-- DATA SECTION follows --

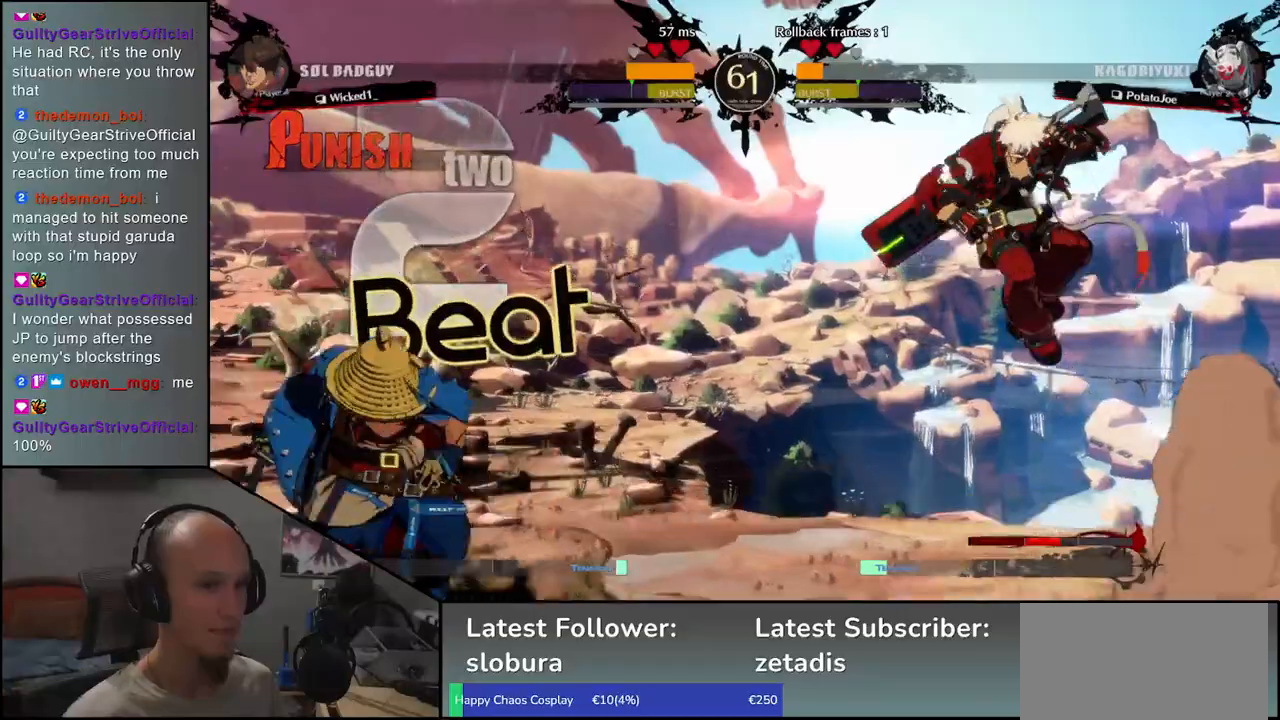
{"buttons": ["L1"], "left_stick": "center", "events": [[33, "left_stick", "right"], [50, "left_stick", "down-left"], [183, "left_stick", "center"], [300, "L1", "down"], [367, "L1", "up"], [483, "L1", "down"]]}
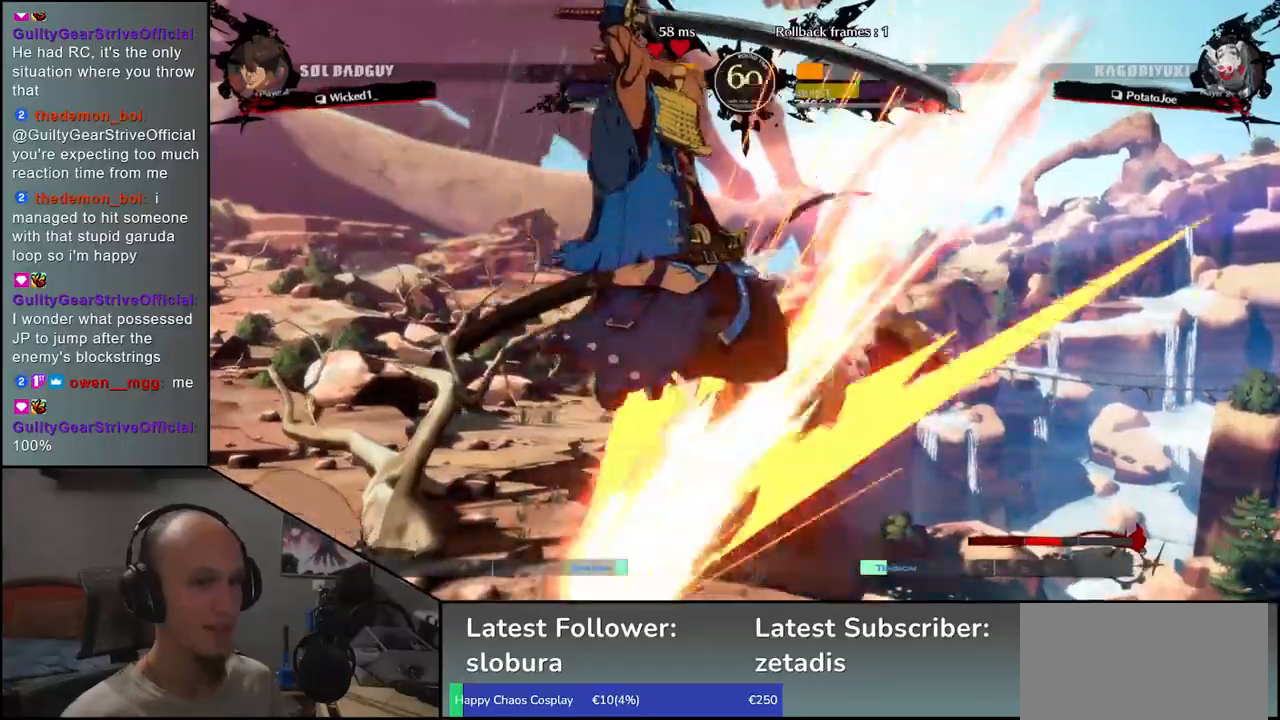
{"buttons": [], "left_stick": "center", "events": [[50, "L1", "up"], [400, "R1", "down"], [483, "R1", "up"]]}
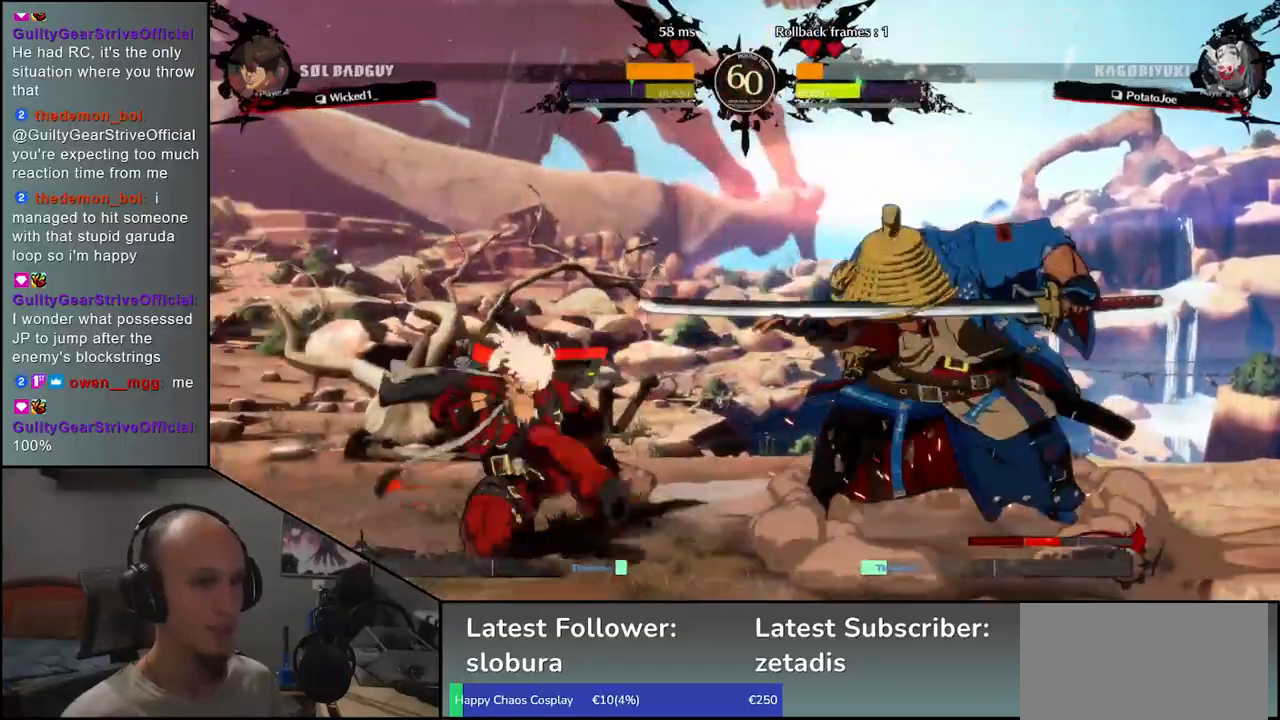
{"buttons": ["R1"], "left_stick": "center", "events": [[83, "R1", "down"], [167, "R1", "up"], [250, "R1", "down"], [333, "R1", "up"], [433, "R1", "down"]]}
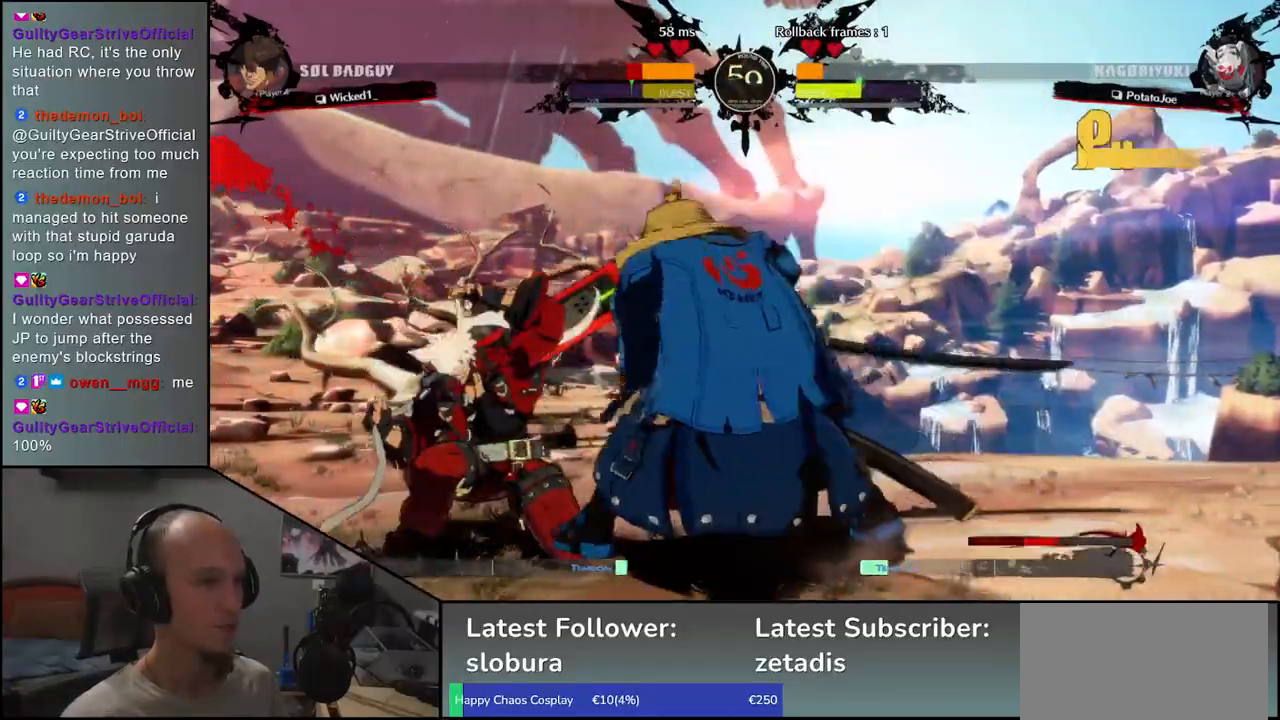
{"buttons": [], "left_stick": "center", "events": [[17, "R1", "up"], [117, "R1", "down"], [200, "R1", "up"], [333, "R1", "down"], [417, "R1", "up"]]}
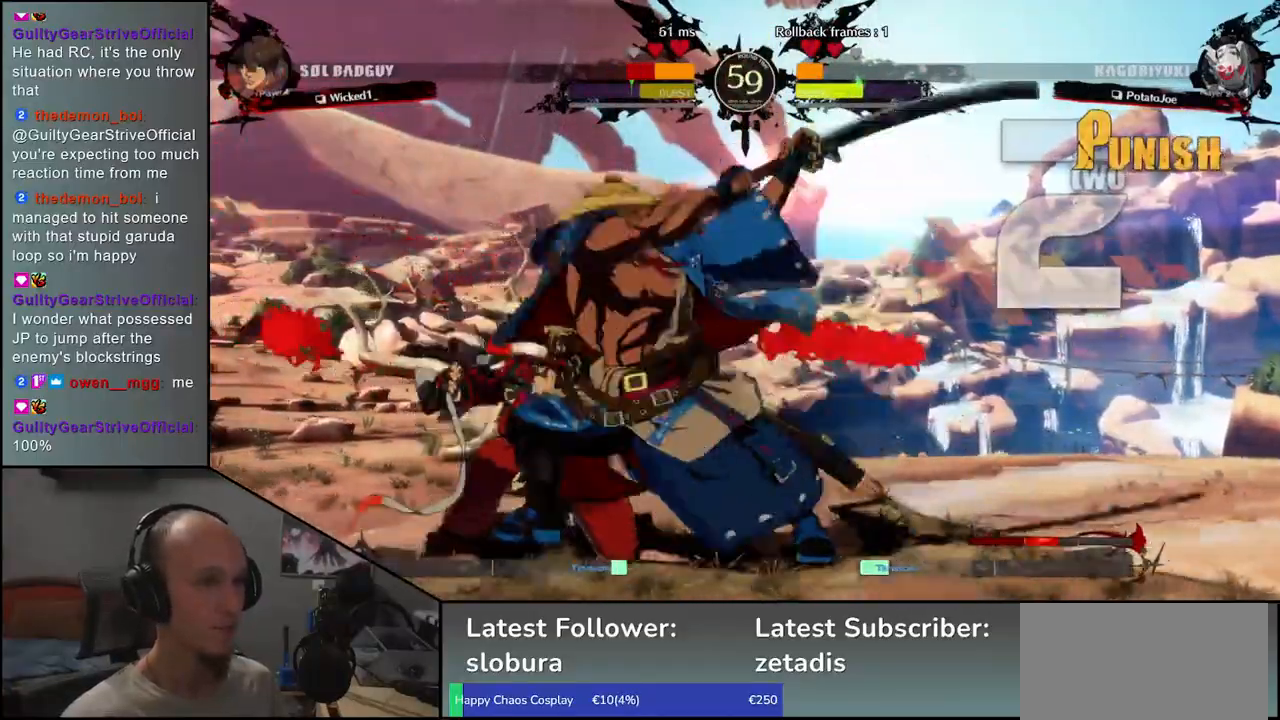
{"buttons": [], "left_stick": "center", "events": []}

-- DATA SECTION concluded --

§ **EXERCISE DESCRIPTION**
Pictures are to be dropped, and the remaining data set down exactly.

§ **EXERCISE RESPONSE**
{"buttons": ["L1"], "left_stick": "center", "events": [[33, "left_stick", "right"], [50, "left_stick", "down-left"], [183, "left_stick", "center"], [300, "L1", "down"], [367, "L1", "up"], [483, "L1", "down"]]}
{"buttons": [], "left_stick": "center", "events": [[50, "L1", "up"], [400, "R1", "down"], [483, "R1", "up"]]}
{"buttons": ["R1"], "left_stick": "center", "events": [[83, "R1", "down"], [167, "R1", "up"], [250, "R1", "down"], [333, "R1", "up"], [433, "R1", "down"]]}
{"buttons": [], "left_stick": "center", "events": [[17, "R1", "up"], [117, "R1", "down"], [200, "R1", "up"], [333, "R1", "down"], [417, "R1", "up"]]}
{"buttons": [], "left_stick": "center", "events": []}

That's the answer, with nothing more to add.